When God "providentially" got Moses' mother to put him in the ark and got Pharaoh's daughter to come down to the river at the same time Moses drifted to the spot, He was acting, just as surely as He was acting when He turned the river into blood. However, the first was not a miracle as the second was, for no one could tell that God had anything to do with the first situation. How He got Moses down there at the right moment without anyone seeing His hand in it, or without overruling the will of anyone, we do not know. This is why we have used the term, "providence." However, by the use of that term, we do not have to deny that God is still active in the affairs of men. To do so would, in terms of this article, be throwing the baby out with the wash.
There is another area where it is possible that some of us are trying to throw the baby out with the wash. We have a group in the church who see nothing wrong with accepting as a Christian brother anyone who claims to accept Jesus as Lord. It matters not that they have neither understood nor obeyed the gospel. This ungodly, unscriptural practice has led some brethren to so react as to stigmatize and ostracize any who would say a good word about some denominational preacher or practice, or even be courteous to their members. To them, the expression, "Have no fellowship with the unfruitful works of darkness, but rather reprove them" means that you sin even if you play golf with a denominational preacher. If you do not call a specific denomination by name when you point out some false doctrine, you are presumed to be a liberal, compromising the truth.

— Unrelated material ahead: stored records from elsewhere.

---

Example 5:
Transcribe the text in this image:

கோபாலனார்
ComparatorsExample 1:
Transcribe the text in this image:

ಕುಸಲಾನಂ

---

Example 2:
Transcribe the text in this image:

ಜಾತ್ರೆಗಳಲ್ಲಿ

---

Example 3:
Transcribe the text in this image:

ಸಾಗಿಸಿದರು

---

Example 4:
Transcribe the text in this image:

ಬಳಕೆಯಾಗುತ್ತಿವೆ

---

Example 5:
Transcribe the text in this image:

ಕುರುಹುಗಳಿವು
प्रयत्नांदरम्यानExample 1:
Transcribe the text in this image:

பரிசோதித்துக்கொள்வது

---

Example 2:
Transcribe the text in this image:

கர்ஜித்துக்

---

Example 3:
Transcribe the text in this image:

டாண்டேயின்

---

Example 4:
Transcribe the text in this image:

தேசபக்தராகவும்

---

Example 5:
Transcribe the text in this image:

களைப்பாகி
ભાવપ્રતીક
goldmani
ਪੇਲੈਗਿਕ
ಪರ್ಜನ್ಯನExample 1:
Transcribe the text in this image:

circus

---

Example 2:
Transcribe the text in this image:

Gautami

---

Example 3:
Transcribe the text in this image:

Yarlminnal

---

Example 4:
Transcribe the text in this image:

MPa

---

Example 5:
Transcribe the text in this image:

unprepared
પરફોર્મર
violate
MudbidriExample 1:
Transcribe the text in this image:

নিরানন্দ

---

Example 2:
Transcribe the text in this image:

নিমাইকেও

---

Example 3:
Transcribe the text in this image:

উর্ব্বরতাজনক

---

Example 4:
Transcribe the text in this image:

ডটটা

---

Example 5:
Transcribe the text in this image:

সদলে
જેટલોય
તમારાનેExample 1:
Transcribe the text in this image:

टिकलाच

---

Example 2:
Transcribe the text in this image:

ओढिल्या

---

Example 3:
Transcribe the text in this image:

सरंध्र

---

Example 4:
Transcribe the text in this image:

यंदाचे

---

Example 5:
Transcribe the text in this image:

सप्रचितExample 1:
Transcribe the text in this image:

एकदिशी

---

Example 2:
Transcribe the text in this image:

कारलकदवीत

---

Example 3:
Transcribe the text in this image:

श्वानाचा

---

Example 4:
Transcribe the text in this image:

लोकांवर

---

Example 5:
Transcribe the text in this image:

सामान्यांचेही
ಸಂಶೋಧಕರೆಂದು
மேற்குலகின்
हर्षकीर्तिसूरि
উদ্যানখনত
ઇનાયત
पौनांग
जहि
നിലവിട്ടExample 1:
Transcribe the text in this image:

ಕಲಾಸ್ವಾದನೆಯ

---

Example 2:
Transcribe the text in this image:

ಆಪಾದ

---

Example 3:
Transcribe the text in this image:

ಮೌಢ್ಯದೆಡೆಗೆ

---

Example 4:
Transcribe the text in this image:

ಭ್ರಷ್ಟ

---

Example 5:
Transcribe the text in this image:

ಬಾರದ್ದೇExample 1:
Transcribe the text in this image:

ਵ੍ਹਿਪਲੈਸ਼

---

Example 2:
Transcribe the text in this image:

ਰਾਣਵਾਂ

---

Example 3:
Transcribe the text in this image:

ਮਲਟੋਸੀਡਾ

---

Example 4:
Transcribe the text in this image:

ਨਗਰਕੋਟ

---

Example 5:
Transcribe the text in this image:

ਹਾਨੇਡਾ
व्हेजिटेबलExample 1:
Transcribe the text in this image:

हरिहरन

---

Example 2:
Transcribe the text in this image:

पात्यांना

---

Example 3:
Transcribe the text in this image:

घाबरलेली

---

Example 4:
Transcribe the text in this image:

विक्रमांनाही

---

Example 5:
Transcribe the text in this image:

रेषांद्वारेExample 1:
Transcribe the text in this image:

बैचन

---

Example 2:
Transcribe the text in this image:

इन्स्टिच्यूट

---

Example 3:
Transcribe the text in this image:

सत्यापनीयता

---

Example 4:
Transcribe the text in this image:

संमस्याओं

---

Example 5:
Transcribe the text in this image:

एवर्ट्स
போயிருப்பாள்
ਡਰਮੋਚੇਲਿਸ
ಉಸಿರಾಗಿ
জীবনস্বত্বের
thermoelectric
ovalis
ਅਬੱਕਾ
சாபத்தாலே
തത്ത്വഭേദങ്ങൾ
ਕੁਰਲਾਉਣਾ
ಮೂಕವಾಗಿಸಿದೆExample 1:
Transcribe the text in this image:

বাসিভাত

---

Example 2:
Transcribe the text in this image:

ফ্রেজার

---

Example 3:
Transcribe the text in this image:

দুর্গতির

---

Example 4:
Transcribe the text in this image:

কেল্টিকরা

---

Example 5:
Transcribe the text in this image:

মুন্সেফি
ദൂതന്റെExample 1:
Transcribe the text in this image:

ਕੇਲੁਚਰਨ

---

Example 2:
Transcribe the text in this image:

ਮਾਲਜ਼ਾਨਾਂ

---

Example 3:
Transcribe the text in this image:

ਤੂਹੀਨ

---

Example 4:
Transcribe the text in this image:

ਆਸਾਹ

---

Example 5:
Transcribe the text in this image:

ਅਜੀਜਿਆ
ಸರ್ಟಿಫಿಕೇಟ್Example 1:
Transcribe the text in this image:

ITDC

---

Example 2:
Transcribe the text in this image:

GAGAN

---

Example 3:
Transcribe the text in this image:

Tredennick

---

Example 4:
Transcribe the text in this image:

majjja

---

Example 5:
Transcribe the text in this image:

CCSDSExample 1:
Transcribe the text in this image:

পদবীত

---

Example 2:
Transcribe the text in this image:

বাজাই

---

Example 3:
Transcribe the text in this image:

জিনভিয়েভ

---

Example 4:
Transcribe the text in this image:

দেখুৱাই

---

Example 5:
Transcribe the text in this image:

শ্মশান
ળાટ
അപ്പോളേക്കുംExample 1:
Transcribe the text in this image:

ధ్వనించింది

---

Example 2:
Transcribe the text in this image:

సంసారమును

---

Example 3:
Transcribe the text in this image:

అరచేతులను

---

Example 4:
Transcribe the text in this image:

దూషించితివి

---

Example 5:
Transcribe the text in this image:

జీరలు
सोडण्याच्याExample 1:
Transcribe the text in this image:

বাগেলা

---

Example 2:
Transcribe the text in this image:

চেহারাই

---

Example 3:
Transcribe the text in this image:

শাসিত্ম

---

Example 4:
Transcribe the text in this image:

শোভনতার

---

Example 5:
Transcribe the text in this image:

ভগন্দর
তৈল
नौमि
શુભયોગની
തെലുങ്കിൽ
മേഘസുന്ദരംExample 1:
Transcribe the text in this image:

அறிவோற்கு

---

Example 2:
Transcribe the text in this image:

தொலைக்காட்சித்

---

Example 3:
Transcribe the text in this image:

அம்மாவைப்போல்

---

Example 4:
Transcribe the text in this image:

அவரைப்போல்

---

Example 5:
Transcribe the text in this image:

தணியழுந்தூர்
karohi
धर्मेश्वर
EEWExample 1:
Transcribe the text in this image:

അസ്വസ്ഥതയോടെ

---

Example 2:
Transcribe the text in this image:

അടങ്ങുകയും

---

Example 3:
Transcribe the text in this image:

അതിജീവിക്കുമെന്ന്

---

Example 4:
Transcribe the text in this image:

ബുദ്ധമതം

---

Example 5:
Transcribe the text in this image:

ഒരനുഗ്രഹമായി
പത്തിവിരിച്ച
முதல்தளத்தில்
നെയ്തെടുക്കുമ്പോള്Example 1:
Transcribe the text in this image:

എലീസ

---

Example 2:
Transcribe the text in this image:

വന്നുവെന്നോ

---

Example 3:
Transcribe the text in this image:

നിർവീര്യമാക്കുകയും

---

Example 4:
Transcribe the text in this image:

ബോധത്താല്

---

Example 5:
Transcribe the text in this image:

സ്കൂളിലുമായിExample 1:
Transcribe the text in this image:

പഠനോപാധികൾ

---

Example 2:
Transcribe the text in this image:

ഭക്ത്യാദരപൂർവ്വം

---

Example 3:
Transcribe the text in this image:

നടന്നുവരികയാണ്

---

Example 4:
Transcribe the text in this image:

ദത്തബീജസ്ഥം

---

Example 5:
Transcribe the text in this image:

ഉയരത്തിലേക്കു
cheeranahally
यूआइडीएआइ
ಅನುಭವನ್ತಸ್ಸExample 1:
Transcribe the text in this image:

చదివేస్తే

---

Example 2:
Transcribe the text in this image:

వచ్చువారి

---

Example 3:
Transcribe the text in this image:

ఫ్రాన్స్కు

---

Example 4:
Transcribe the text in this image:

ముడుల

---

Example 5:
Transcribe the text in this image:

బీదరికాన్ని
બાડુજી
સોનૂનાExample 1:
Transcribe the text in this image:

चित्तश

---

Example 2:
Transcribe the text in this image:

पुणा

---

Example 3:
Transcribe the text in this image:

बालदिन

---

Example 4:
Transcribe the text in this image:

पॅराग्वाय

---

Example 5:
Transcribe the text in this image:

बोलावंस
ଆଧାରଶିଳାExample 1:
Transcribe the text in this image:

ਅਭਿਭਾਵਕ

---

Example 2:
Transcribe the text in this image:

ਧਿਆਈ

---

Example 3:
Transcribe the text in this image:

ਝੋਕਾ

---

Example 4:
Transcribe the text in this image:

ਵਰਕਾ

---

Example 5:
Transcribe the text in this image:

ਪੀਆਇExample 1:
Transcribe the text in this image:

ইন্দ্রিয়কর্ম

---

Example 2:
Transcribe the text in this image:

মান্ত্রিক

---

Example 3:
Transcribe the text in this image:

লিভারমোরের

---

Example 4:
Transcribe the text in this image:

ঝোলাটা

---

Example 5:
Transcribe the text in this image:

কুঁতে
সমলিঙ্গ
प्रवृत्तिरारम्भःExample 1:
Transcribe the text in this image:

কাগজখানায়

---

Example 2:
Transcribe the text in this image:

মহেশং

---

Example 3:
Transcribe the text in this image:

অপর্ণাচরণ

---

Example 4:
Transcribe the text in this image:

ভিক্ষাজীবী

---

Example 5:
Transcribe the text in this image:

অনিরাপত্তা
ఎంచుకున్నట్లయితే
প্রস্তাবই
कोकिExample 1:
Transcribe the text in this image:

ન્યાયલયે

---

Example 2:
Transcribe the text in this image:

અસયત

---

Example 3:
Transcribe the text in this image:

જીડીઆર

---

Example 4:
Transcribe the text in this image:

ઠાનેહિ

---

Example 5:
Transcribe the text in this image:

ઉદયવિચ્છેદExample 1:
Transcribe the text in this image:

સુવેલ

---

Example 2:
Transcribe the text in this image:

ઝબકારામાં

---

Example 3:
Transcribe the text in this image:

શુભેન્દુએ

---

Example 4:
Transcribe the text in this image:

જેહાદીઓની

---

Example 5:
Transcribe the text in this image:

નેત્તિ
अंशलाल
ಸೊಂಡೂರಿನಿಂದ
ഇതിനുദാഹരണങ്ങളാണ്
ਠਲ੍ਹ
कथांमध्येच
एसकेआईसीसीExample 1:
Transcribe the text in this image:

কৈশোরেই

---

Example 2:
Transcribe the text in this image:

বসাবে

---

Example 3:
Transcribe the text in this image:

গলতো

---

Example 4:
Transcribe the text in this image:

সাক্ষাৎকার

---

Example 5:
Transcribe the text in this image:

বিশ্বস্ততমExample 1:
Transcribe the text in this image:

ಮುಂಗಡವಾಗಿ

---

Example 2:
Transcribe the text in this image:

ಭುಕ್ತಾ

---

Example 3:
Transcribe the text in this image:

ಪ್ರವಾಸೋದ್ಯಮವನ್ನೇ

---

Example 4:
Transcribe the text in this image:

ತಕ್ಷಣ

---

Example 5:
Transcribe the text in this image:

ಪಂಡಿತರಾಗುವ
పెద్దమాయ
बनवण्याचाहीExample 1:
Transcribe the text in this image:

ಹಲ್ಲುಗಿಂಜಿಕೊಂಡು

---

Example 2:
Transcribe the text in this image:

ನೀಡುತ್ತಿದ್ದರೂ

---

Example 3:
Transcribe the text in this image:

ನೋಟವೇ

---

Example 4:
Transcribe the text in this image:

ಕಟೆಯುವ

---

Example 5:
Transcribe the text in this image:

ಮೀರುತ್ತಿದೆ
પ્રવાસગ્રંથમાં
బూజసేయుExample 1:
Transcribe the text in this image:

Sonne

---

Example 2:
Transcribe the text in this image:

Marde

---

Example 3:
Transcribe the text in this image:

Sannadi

The baby still needs to be washed, and the dirt eradicated. We just need to be careful that we do not do more harm than good by the way we respond to situations. Jesus was teaching approximately the same thing when he gave the parable of the tares and the wheat. He did not mean that we are to disregard the tares and pretend that they are not there, or that they are as good as the wheat. He did include the idea that we are to be careful that we do not root out or trample down the wheat as we get rid of the tares. We are not to get rid of them in the sense that the Roman church got rid of heretics -- by burning them at stake, or otherwise killing or persecuting them. We are to have no fellowship with them as brothers in Christ, but we are not to take vengeance on them or punish them as God alone has the right to do, and will do in the judgment day.